Dataset records:
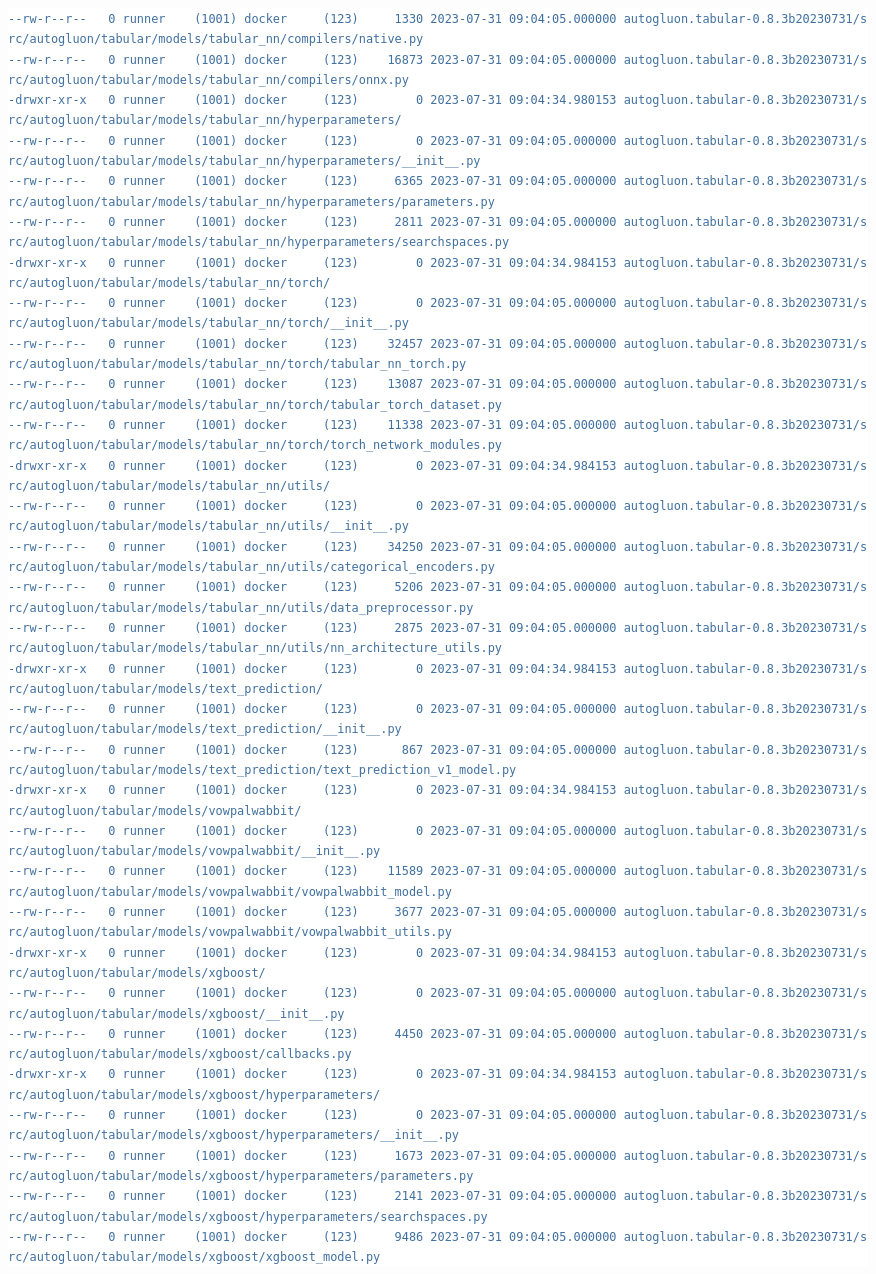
 ```diff
--rw-r--r--   0 runner    (1001) docker     (123)     1330 2023-07-31 09:04:05.000000 autogluon.tabular-0.8.3b20230731/src/autogluon/tabular/models/tabular_nn/compilers/native.py
--rw-r--r--   0 runner    (1001) docker     (123)    16873 2023-07-31 09:04:05.000000 autogluon.tabular-0.8.3b20230731/src/autogluon/tabular/models/tabular_nn/compilers/onnx.py
-drwxr-xr-x   0 runner    (1001) docker     (123)        0 2023-07-31 09:04:34.980153 autogluon.tabular-0.8.3b20230731/src/autogluon/tabular/models/tabular_nn/hyperparameters/
--rw-r--r--   0 runner    (1001) docker     (123)        0 2023-07-31 09:04:05.000000 autogluon.tabular-0.8.3b20230731/src/autogluon/tabular/models/tabular_nn/hyperparameters/__init__.py
--rw-r--r--   0 runner    (1001) docker     (123)     6365 2023-07-31 09:04:05.000000 autogluon.tabular-0.8.3b20230731/src/autogluon/tabular/models/tabular_nn/hyperparameters/parameters.py
--rw-r--r--   0 runner    (1001) docker     (123)     2811 2023-07-31 09:04:05.000000 autogluon.tabular-0.8.3b20230731/src/autogluon/tabular/models/tabular_nn/hyperparameters/searchspaces.py
-drwxr-xr-x   0 runner    (1001) docker     (123)        0 2023-07-31 09:04:34.984153 autogluon.tabular-0.8.3b20230731/src/autogluon/tabular/models/tabular_nn/torch/
--rw-r--r--   0 runner    (1001) docker     (123)        0 2023-07-31 09:04:05.000000 autogluon.tabular-0.8.3b20230731/src/autogluon/tabular/models/tabular_nn/torch/__init__.py
--rw-r--r--   0 runner    (1001) docker     (123)    32457 2023-07-31 09:04:05.000000 autogluon.tabular-0.8.3b20230731/src/autogluon/tabular/models/tabular_nn/torch/tabular_nn_torch.py
--rw-r--r--   0 runner    (1001) docker     (123)    13087 2023-07-31 09:04:05.000000 autogluon.tabular-0.8.3b20230731/src/autogluon/tabular/models/tabular_nn/torch/tabular_torch_dataset.py
--rw-r--r--   0 runner    (1001) docker     (123)    11338 2023-07-31 09:04:05.000000 autogluon.tabular-0.8.3b20230731/src/autogluon/tabular/models/tabular_nn/torch/torch_network_modules.py
-drwxr-xr-x   0 runner    (1001) docker     (123)        0 2023-07-31 09:04:34.984153 autogluon.tabular-0.8.3b20230731/src/autogluon/tabular/models/tabular_nn/utils/
--rw-r--r--   0 runner    (1001) docker     (123)        0 2023-07-31 09:04:05.000000 autogluon.tabular-0.8.3b20230731/src/autogluon/tabular/models/tabular_nn/utils/__init__.py
--rw-r--r--   0 runner    (1001) docker     (123)    34250 2023-07-31 09:04:05.000000 autogluon.tabular-0.8.3b20230731/src/autogluon/tabular/models/tabular_nn/utils/categorical_encoders.py
--rw-r--r--   0 runner    (1001) docker     (123)     5206 2023-07-31 09:04:05.000000 autogluon.tabular-0.8.3b20230731/src/autogluon/tabular/models/tabular_nn/utils/data_preprocessor.py
--rw-r--r--   0 runner    (1001) docker     (123)     2875 2023-07-31 09:04:05.000000 autogluon.tabular-0.8.3b20230731/src/autogluon/tabular/models/tabular_nn/utils/nn_architecture_utils.py
-drwxr-xr-x   0 runner    (1001) docker     (123)        0 2023-07-31 09:04:34.984153 autogluon.tabular-0.8.3b20230731/src/autogluon/tabular/models/text_prediction/
--rw-r--r--   0 runner    (1001) docker     (123)        0 2023-07-31 09:04:05.000000 autogluon.tabular-0.8.3b20230731/src/autogluon/tabular/models/text_prediction/__init__.py
--rw-r--r--   0 runner    (1001) docker     (123)      867 2023-07-31 09:04:05.000000 autogluon.tabular-0.8.3b20230731/src/autogluon/tabular/models/text_prediction/text_prediction_v1_model.py
-drwxr-xr-x   0 runner    (1001) docker     (123)        0 2023-07-31 09:04:34.984153 autogluon.tabular-0.8.3b20230731/src/autogluon/tabular/models/vowpalwabbit/
--rw-r--r--   0 runner    (1001) docker     (123)        0 2023-07-31 09:04:05.000000 autogluon.tabular-0.8.3b20230731/src/autogluon/tabular/models/vowpalwabbit/__init__.py
--rw-r--r--   0 runner    (1001) docker     (123)    11589 2023-07-31 09:04:05.000000 autogluon.tabular-0.8.3b20230731/src/autogluon/tabular/models/vowpalwabbit/vowpalwabbit_model.py
--rw-r--r--   0 runner    (1001) docker     (123)     3677 2023-07-31 09:04:05.000000 autogluon.tabular-0.8.3b20230731/src/autogluon/tabular/models/vowpalwabbit/vowpalwabbit_utils.py
-drwxr-xr-x   0 runner    (1001) docker     (123)        0 2023-07-31 09:04:34.984153 autogluon.tabular-0.8.3b20230731/src/autogluon/tabular/models/xgboost/
--rw-r--r--   0 runner    (1001) docker     (123)        0 2023-07-31 09:04:05.000000 autogluon.tabular-0.8.3b20230731/src/autogluon/tabular/models/xgboost/__init__.py
--rw-r--r--   0 runner    (1001) docker     (123)     4450 2023-07-31 09:04:05.000000 autogluon.tabular-0.8.3b20230731/src/autogluon/tabular/models/xgboost/callbacks.py
-drwxr-xr-x   0 runner    (1001) docker     (123)        0 2023-07-31 09:04:34.984153 autogluon.tabular-0.8.3b20230731/src/autogluon/tabular/models/xgboost/hyperparameters/
--rw-r--r--   0 runner    (1001) docker     (123)        0 2023-07-31 09:04:05.000000 autogluon.tabular-0.8.3b20230731/src/autogluon/tabular/models/xgboost/hyperparameters/__init__.py
--rw-r--r--   0 runner    (1001) docker     (123)     1673 2023-07-31 09:04:05.000000 autogluon.tabular-0.8.3b20230731/src/autogluon/tabular/models/xgboost/hyperparameters/parameters.py
--rw-r--r--   0 runner    (1001) docker     (123)     2141 2023-07-31 09:04:05.000000 autogluon.tabular-0.8.3b20230731/src/autogluon/tabular/models/xgboost/hyperparameters/searchspaces.py
--rw-r--r--   0 runner    (1001) docker     (123)     9486 2023-07-31 09:04:05.000000 autogluon.tabular-0.8.3b20230731/src/autogluon/tabular/models/xgboost/xgboost_model.py
```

Aim of the task: The records above are to be transcribed exactly, with every picture left out.

Task result:
 ```diff
--rw-r--r--   0 runner    (1001) docker     (123)     1330 2023-07-31 09:04:05.000000 autogluon.tabular-0.8.3b20230731/src/autogluon/tabular/models/tabular_nn/compilers/native.py
--rw-r--r--   0 runner    (1001) docker     (123)    16873 2023-07-31 09:04:05.000000 autogluon.tabular-0.8.3b20230731/src/autogluon/tabular/models/tabular_nn/compilers/onnx.py
-drwxr-xr-x   0 runner    (1001) docker     (123)        0 2023-07-31 09:04:34.980153 autogluon.tabular-0.8.3b20230731/src/autogluon/tabular/models/tabular_nn/hyperparameters/
--rw-r--r--   0 runner    (1001) docker     (123)        0 2023-07-31 09:04:05.000000 autogluon.tabular-0.8.3b20230731/src/autogluon/tabular/models/tabular_nn/hyperparameters/__init__.py
--rw-r--r--   0 runner    (1001) docker     (123)     6365 2023-07-31 09:04:05.000000 autogluon.tabular-0.8.3b20230731/src/autogluon/tabular/models/tabular_nn/hyperparameters/parameters.py
--rw-r--r--   0 runner    (1001) docker     (123)     2811 2023-07-31 09:04:05.000000 autogluon.tabular-0.8.3b20230731/src/autogluon/tabular/models/tabular_nn/hyperparameters/searchspaces.py
-drwxr-xr-x   0 runner    (1001) docker     (123)        0 2023-07-31 09:04:34.984153 autogluon.tabular-0.8.3b20230731/src/autogluon/tabular/models/tabular_nn/torch/
--rw-r--r--   0 runner    (1001) docker     (123)        0 2023-07-31 09:04:05.000000 autogluon.tabular-0.8.3b20230731/src/autogluon/tabular/models/tabular_nn/torch/__init__.py
--rw-r--r--   0 runner    (1001) docker     (123)    32457 2023-07-31 09:04:05.000000 autogluon.tabular-0.8.3b20230731/src/autogluon/tabular/models/tabular_nn/torch/tabular_nn_torch.py
--rw-r--r--   0 runner    (1001) docker     (123)    13087 2023-07-31 09:04:05.000000 autogluon.tabular-0.8.3b20230731/src/autogluon/tabular/models/tabular_nn/torch/tabular_torch_dataset.py
--rw-r--r--   0 runner    (1001) docker     (123)    11338 2023-07-31 09:04:05.000000 autogluon.tabular-0.8.3b20230731/src/autogluon/tabular/models/tabular_nn/torch/torch_network_modules.py
-drwxr-xr-x   0 runner    (1001) docker     (123)        0 2023-07-31 09:04:34.984153 autogluon.tabular-0.8.3b20230731/src/autogluon/tabular/models/tabular_nn/utils/
--rw-r--r--   0 runner    (1001) docker     (123)        0 2023-07-31 09:04:05.000000 autogluon.tabular-0.8.3b20230731/src/autogluon/tabular/models/tabular_nn/utils/__init__.py
--rw-r--r--   0 runner    (1001) docker     (123)    34250 2023-07-31 09:04:05.000000 autogluon.tabular-0.8.3b20230731/src/autogluon/tabular/models/tabular_nn/utils/categorical_encoders.py
--rw-r--r--   0 runner    (1001) docker     (123)     5206 2023-07-31 09:04:05.000000 autogluon.tabular-0.8.3b20230731/src/autogluon/tabular/models/tabular_nn/utils/data_preprocessor.py
--rw-r--r--   0 runner    (1001) docker     (123)     2875 2023-07-31 09:04:05.000000 autogluon.tabular-0.8.3b20230731/src/autogluon/tabular/models/tabular_nn/utils/nn_architecture_utils.py
-drwxr-xr-x   0 runner    (1001) docker     (123)        0 2023-07-31 09:04:34.984153 autogluon.tabular-0.8.3b20230731/src/autogluon/tabular/models/text_prediction/
--rw-r--r--   0 runner    (1001) docker     (123)        0 2023-07-31 09:04:05.000000 autogluon.tabular-0.8.3b20230731/src/autogluon/tabular/models/text_prediction/__init__.py
--rw-r--r--   0 runner    (1001) docker     (123)      867 2023-07-31 09:04:05.000000 autogluon.tabular-0.8.3b20230731/src/autogluon/tabular/models/text_prediction/text_prediction_v1_model.py
-drwxr-xr-x   0 runner    (1001) docker     (123)        0 2023-07-31 09:04:34.984153 autogluon.tabular-0.8.3b20230731/src/autogluon/tabular/models/vowpalwabbit/
--rw-r--r--   0 runner    (1001) docker     (123)        0 2023-07-31 09:04:05.000000 autogluon.tabular-0.8.3b20230731/src/autogluon/tabular/models/vowpalwabbit/__init__.py
--rw-r--r--   0 runner    (1001) docker     (123)    11589 2023-07-31 09:04:05.000000 autogluon.tabular-0.8.3b20230731/src/autogluon/tabular/models/vowpalwabbit/vowpalwabbit_model.py
--rw-r--r--   0 runner    (1001) docker     (123)     3677 2023-07-31 09:04:05.000000 autogluon.tabular-0.8.3b20230731/src/autogluon/tabular/models/vowpalwabbit/vowpalwabbit_utils.py
-drwxr-xr-x   0 runner    (1001) docker     (123)        0 2023-07-31 09:04:34.984153 autogluon.tabular-0.8.3b20230731/src/autogluon/tabular/models/xgboost/
--rw-r--r--   0 runner    (1001) docker     (123)        0 2023-07-31 09:04:05.000000 autogluon.tabular-0.8.3b20230731/src/autogluon/tabular/models/xgboost/__init__.py
--rw-r--r--   0 runner    (1001) docker     (123)     4450 2023-07-31 09:04:05.000000 autogluon.tabular-0.8.3b20230731/src/autogluon/tabular/models/xgboost/callbacks.py
-drwxr-xr-x   0 runner    (1001) docker     (123)        0 2023-07-31 09:04:34.984153 autogluon.tabular-0.8.3b20230731/src/autogluon/tabular/models/xgboost/hyperparameters/
--rw-r--r--   0 runner    (1001) docker     (123)        0 2023-07-31 09:04:05.000000 autogluon.tabular-0.8.3b20230731/src/autogluon/tabular/models/xgboost/hyperparameters/__init__.py
--rw-r--r--   0 runner    (1001) docker     (123)     1673 2023-07-31 09:04:05.000000 autogluon.tabular-0.8.3b20230731/src/autogluon/tabular/models/xgboost/hyperparameters/parameters.py
--rw-r--r--   0 runner    (1001) docker     (123)     2141 2023-07-31 09:04:05.000000 autogluon.tabular-0.8.3b20230731/src/autogluon/tabular/models/xgboost/hyperparameters/searchspaces.py
--rw-r--r--   0 runner    (1001) docker     (123)     9486 2023-07-31 09:04:05.000000 autogluon.tabular-0.8.3b20230731/src/autogluon/tabular/models/xgboost/xgboost_model.py
```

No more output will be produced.